Depending on how you manage packages, e.g., using pip you would need to install the thrift module:
pip install thrift
Doing so, at least this error message will disappear.
Created 05-29-2017 05:56 AM
Hi,
The answer depends on which distribution and versions you use or if you are using vanilla HBase. When you, e.g., install HDP 2.4, here is a guide to start the thrift server:
the error message indicates, that you don't have the thrift module installed, that you will need on the client side to execute your python program.
Depending on how you manage packages, e.g., using pip you would need to install the thrift module:
pip install thrift
Doing so, at least this error message will disappear.
Created 05-30-2017 07:47 PM
Thanks for your help, I got rid with python error.
Anyway, I still cannot connect from my python client to hbase thrift server (about your question, I'm trying to use a vanilla HBase, without any other component), because I can see following error on server side :
2017-05-30 08:01:11,816 WARN [thrift-worker-0-SendThread(localhost:2181)] zookeeper.ClientCnxn: Session 0x0 for server null, unexpected error, closing socket connection and attempting reconnect java.net.ConnectException: Connexion refusée at sun.nio.ch.SocketChannelImpl.checkConnect(Native Method) at sun.nio.ch.SocketChannelImpl.finishConnect(SocketChannelImpl.java:717) at org.apache.zookeeper.ClientCnxnSocketNIO.doTransport(ClientCnxnSocketNIO.java:361) at org.apache.zookeeper.ClientCnxn$SendThread.run(ClientCnxn.java:1081) 2017-05-30 08:01:11,916 ERROR [thrift-worker-0] zookeeper.RecoverableZooKeeper: ZooKeeper exists failed after 4 attempts 2017-05-30 08:01:11,917 WARN [thrift-worker-0] zookeeper.ZKUtil: hconnection-0x3330972d0x0, quorum=localhost:2181, baseZNode=/hbase Unable to set watcher on znode (/hbase/hbaseid) org.apache.zookeeper.KeeperException$ConnectionLossException: KeeperErrorCode = ConnectionLoss for /hbase/hbaseid at org.apache.zookeeper.KeeperException.create(KeeperException.java:99) at org.apache.zookeeper.KeeperException.create(KeeperException.java:51) at org.apache.zookeeper.ZooKeeper.exists(ZooKeeper.java:1045) at org.apache.hadoop.hbase.zookeeper.RecoverableZooKeeper.exists(RecoverableZooKeeper.java:220) at org.apache.hadoop.hbase.zookeeper.ZKUtil.checkExists(ZKUtil.java:419) at org.apache.hadoop.hbase.zookeeper.ZKClusterId.readClusterIdZNode(ZKClusterId.java:65) at org.apache.hadoop.hbase.client.ZooKeeperRegistry.getClusterId(ZooKeeperRegistry.java:105) at org.apache.hadoop.hbase.client.ConnectionManager$HConnectionImplementation.retrieveClusterId(ConnectionManager.java:905)

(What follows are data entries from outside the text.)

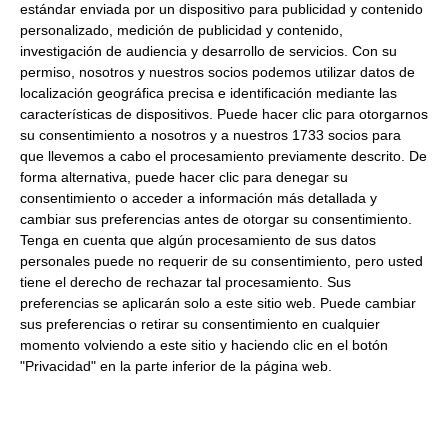
estándar enviada por un dispositivo para publicidad y contenido
Peso Escurrido:
1Kg
personalizado, medición de publicidad y contenido,
Compra las mejores ciruelas deshuesadas a un precio
investigación de audiencia y desarrollo de servicios.
Con su
espectacular. ¡Consulta nuestros productos gourmet y
permiso, nosotros y nuestros socios podemos utilizar datos de
disfruta de la comida directa a tu mesa!
localización geográfica precisa e identificación mediante las
características de dispositivos. Puede hacer clic para otorgarnos
su consentimiento a nosotros y a nuestros 1733 socios para
Productos relacionados con este artículo
que llevemos a cabo el procesamiento previamente descrito. De
forma alternativa, puede hacer clic para denegar su
consentimiento o acceder a información más detallada y
cambiar sus preferencias antes de otorgar su consentimiento.
Orejón de albaricoque 1Kg
Tenga en cuenta que algún procesamiento de sus datos
personales puede no requerir de su consentimiento, pero usted
tiene el derecho de rechazar tal procesamiento. Sus
28.51 €
preferencias se aplicarán solo a este sitio web. Puede cambiar
sus preferencias o retirar su consentimiento en cualquier
Comprar
momento volviendo a este sitio y haciendo clic en el botón
"Privacidad" en la parte inferior de la página web.
Frutas de Aragón Jaysso de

It seems that HBase is trying to reach zookeeper, but I didn't setup any zookeeper...Is it possible to run HBase without zookeeper ?
Thanks again
Regards
Created 05-30-2017 07:47 PM
In fact, was my fault : when my box went back from stand-bye mode, I had not restarted hbase ... It works now 🙂
Created 05-30-2017 07:52 PM
Cool, glad to see that you got it up and running yourself! If my answer was helpful you can vote it up or mark it as best answer. 🙂
Created 05-30-2017 08:25 PM
To answer your question regarding Zookeeper. HBase needs Zookeeper. If you didn't set up Zookeeper yourself, HBase spins up an "internal" Zookeeper server, which is great for testing, but shouldn't be used in production scenarios.